Google senior research fellow Jeff Dean and technical lead Rajat Monga said in a blog post that TensorFlow is the second generation machine learning system in production, following its earlier DistBelief infrastructure.
DistBelief was difficult to configure, narrowly targeted neural networks and was tightly coupled to Google internal infrastructure, which made it almost impossible to share research code, the researchers said.
By comparison, TensorFlow is fully open source, easy to use, flexible and, on some benchmarks, twice as fast as DistBelief.
TensorFlow was developed by Google's Brain Team, and runs on Android, as well as on Apple's iOS and Mac OS X operating systems.
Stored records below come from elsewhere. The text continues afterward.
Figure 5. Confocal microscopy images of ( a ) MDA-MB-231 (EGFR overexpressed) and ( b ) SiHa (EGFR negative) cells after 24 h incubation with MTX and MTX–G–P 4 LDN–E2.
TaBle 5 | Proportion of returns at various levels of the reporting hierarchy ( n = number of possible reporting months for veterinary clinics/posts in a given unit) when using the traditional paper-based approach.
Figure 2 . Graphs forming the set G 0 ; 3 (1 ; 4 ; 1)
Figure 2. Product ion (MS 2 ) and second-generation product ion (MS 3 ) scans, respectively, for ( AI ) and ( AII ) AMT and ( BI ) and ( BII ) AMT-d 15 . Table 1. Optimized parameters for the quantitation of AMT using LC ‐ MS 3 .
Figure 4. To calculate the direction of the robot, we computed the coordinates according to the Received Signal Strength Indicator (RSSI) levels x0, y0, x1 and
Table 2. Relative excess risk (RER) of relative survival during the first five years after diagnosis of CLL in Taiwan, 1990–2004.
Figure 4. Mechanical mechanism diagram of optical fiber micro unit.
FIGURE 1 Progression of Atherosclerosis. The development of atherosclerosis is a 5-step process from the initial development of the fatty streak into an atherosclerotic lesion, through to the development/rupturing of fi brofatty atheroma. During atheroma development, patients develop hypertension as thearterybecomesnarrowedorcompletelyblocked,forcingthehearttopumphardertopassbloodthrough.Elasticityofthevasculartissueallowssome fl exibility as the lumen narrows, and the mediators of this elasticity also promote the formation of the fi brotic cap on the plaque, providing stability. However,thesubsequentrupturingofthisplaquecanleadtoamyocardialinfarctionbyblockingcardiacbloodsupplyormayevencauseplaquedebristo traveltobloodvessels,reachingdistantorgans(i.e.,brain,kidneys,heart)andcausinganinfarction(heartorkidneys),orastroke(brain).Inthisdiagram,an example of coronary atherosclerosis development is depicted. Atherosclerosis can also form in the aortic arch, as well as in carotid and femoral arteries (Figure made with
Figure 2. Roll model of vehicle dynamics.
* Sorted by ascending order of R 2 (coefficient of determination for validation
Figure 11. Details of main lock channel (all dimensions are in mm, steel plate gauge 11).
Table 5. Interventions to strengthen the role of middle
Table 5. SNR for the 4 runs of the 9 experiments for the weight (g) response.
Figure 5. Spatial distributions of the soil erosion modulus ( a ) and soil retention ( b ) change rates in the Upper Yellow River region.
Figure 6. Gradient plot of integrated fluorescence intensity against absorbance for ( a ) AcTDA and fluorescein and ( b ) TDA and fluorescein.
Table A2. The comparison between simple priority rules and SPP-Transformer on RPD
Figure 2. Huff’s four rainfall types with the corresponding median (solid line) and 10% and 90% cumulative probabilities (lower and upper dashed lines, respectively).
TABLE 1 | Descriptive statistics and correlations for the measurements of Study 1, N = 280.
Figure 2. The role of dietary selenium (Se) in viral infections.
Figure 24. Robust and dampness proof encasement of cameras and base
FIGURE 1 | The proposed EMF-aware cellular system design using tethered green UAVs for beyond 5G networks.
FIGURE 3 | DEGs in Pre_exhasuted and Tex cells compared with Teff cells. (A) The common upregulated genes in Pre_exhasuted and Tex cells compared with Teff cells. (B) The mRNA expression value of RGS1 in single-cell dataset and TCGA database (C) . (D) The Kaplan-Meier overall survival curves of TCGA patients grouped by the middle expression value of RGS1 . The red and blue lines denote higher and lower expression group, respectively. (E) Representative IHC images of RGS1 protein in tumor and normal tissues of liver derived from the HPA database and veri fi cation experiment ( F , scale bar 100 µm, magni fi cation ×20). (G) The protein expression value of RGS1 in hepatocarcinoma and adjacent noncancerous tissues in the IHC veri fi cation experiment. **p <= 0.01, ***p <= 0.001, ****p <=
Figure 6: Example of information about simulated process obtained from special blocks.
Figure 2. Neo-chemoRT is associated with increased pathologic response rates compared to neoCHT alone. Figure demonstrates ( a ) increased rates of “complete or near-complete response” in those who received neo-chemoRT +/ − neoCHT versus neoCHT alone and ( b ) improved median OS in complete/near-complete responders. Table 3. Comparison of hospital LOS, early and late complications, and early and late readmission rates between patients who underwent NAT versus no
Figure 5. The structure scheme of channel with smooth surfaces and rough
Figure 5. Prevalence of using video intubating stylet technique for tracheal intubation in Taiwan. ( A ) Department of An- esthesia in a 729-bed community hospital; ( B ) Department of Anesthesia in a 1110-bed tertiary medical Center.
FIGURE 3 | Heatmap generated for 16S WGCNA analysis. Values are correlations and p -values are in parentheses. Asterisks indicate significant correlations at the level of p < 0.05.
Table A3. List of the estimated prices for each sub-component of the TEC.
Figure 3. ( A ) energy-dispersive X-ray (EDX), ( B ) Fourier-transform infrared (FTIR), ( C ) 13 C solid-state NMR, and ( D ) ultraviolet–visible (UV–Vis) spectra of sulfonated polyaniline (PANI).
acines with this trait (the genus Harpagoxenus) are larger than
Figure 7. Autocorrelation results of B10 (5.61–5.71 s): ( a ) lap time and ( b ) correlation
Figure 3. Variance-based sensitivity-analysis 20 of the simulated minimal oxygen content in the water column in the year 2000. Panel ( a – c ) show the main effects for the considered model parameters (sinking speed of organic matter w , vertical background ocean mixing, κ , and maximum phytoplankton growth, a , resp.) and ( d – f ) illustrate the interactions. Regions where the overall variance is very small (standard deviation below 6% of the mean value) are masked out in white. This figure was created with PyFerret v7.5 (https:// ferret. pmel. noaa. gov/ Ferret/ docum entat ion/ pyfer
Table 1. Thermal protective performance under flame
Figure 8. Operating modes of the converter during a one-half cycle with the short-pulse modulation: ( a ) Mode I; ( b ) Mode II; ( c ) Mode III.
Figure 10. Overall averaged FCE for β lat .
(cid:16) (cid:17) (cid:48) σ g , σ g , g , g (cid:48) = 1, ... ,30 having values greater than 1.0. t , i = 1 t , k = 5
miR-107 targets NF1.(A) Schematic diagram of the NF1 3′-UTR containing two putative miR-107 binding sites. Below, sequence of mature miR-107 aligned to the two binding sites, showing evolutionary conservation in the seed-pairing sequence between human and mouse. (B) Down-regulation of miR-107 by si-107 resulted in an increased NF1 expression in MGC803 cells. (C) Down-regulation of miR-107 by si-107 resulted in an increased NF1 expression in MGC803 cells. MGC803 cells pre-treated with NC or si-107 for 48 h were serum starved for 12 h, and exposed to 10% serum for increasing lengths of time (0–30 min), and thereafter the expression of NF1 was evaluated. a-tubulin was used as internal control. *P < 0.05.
The name refers to multi-dimensional data arrays, or tensors.
Monga and Dean said TensorFlow can be used for both research and production purposes, running on multicore desktop graphical processing units, CPUs, as well as mobile devices.
The machine learning system is released as a standalone library for numerical computation with tools, tutorials and examples, built around a backend written in the C++ programming language. It uses a front-end written in Python that interfaces with scientific visualisation tools.
Google hopes developers will contribute simplified wrapper and interface generators in other languages as well, including Go, Lua, Javascript and R.
Although Monga and Dean said TensorFlow is production ready, Vincent Vanhoucke of the Google Brain team warned "it's still very early days and there are a ton of rough edges to be ironed out".
Among the Google products developed with TensorFlow is RankBrain, an artificial intelligence and machine learning system used to improve the results of ambiguous and difficult search queries, Dean and Monga said.
The company also used Tensorflow to create the Smart Reply neural network auto-respond feature for its Inbox mobile email client.
Google is planning on releasing its complete ImageNet computer vision visual recognition model for TensorFlow.